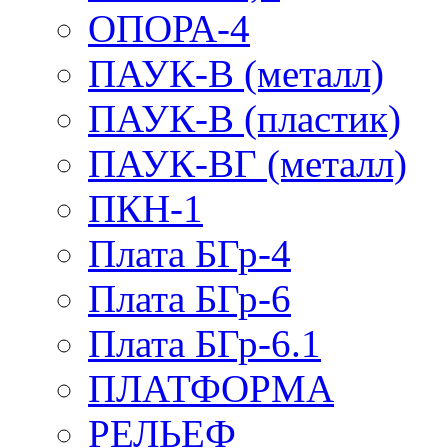
ОПОРА-4
ПАУК-В (металл)
ПАУК-В (пластик)
ПАУК-ВГ (металл)
ПКН-1
Плата БГр-4
Плата БГр-6
Плата БГр-6.1
ПЛАТФОРМА
РЕЛЬЕФ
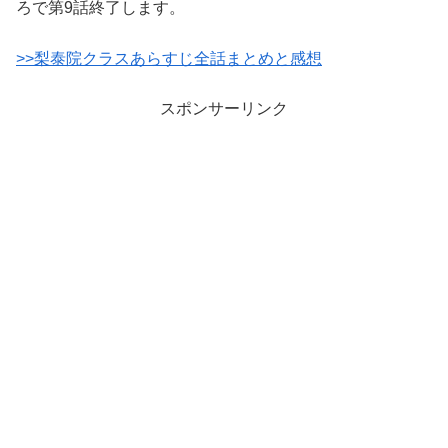
ろで第9話終了します。
>>梨泰院クラスあらすじ全話まとめと感想
スポンサーリンク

-- -- --

- _ACTIVITY_: Return every line above verbatim, pictures excluded.

- _TASK RESULT_:
ОПОРА-4
ПАУК-В (металл)
ПАУК-В (пластик)
ПАУК-ВГ (металл)
ПКН-1
Плата БГр-4
Плата БГр-6
Плата БГр-6.1
ПЛАТФОРМА
РЕЛЬЕФ
ろで第9話終了します。
>>梨泰院クラスあらすじ全話まとめと感想
スポンサーリンク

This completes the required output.